The courtesy surprised Tyren. He had a powerful handshake, Wallander thought.

“I think you can find your way out.”

After Tyren left, Wallander called Hansson. He answered him immediately.

“Sven Tyren,” he said. “The truck driver. The one you thought had been mixed up in an assault case. Remember?”

“I remember.”

“See what you can find out about him.”

“Is it urgent?”

“No more than anything else, but no less either.”

Hansson said that he’d take care of it.

It was 10 a.m. Wallander got some coffee, and wrote a report of his conversation with Tyren. The next time the investigative team met, they would discuss it in detail. Wallander was convinced it was important.

When he closed his notebook, he discovered the note that he kept forgetting to return to Svedberg. He’d do so now, before he got involved in anything else. He took the sheet of paper and left the office, but once he was out in the hall he heard his telephone ring. He hesitated for a second, then went back and picked it up.

It was Gertrud. She was crying.

“You have to come right away,” she said.

Wallander felt a cold chill.

“What’s happened?” he asked.

“Your father is dead. He’s lying in his studio in the middle of his paintings.”

CHAPTER 12

Kurt Wallander’s father was buried in the churchyard in Ystad on 11 October. It was a day of heavy downpours and blustery wind, with the sun showing through the clouds from time to time. Wallander felt unable to come to terms with what had happened. A sense of denial had been with him from the moment he had hung up the phone. It was unthinkable that his father could die. Not now, just after their trip to Rome. Not when they had recaptured the closeness they had lost so many years before.

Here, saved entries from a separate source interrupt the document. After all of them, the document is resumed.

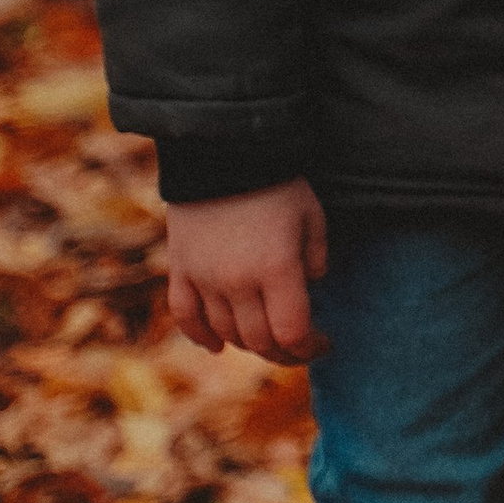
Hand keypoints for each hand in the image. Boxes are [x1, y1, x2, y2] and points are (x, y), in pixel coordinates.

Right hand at [167, 178, 328, 361]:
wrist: (221, 150)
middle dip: (283, 352)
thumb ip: (316, 258)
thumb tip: (310, 285)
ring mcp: (204, 277)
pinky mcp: (180, 268)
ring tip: (265, 337)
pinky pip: (185, 315)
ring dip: (248, 343)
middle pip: (259, 340)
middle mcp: (238, 281)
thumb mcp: (312, 217)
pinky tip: (216, 346)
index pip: (292, 333)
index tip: (323, 343)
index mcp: (277, 269)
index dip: (310, 348)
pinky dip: (200, 335)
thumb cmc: (277, 182)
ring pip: (226, 332)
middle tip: (297, 346)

Wallander had left the police station without speaking to anyone, convinced that Gertrud was mistaken. He arrived in Loderup and ran to the studio. His father lay prone across the painting he had been working on. He had shut his eyes and held on tight to the paintbrush he had used to add tiny dabs of white to the grouse’s plumage. His father had been finishing the painting he was working on the day before, when they’d walked along the beach at Sandhammaren. Death had come suddenly.

Later, after Gertrud had calmed down enough to talk coherently, she told him that his father had eaten his breakfast as usual. Everything was normal. At 6.30 a.m. he went out to his studio. When he didn’t come back to the kitchen at 10 a.m. for coffee, she’d gone out to remind him. By then he was already dead. It occurred to Wallander that no matter when death comes, it disrupts everything. Death always arrives at the wrong time — something is left undone.

They waited for the ambulance. Gertrud stood and held his arm tight. Wallander felt completely empty inside. He didn’t feel anything at all, other than a vague sense that it was unfair. He couldn’t feel sorry for his father.

Wallander knew the ambulance driver. His name was Prytz and he understood at once that it was Wallander’s father they were collecting.

“He wasn’t sick,” Wallander said. “Yesterday we were out walking on the beach. He complained about feeling bad, that’s all.”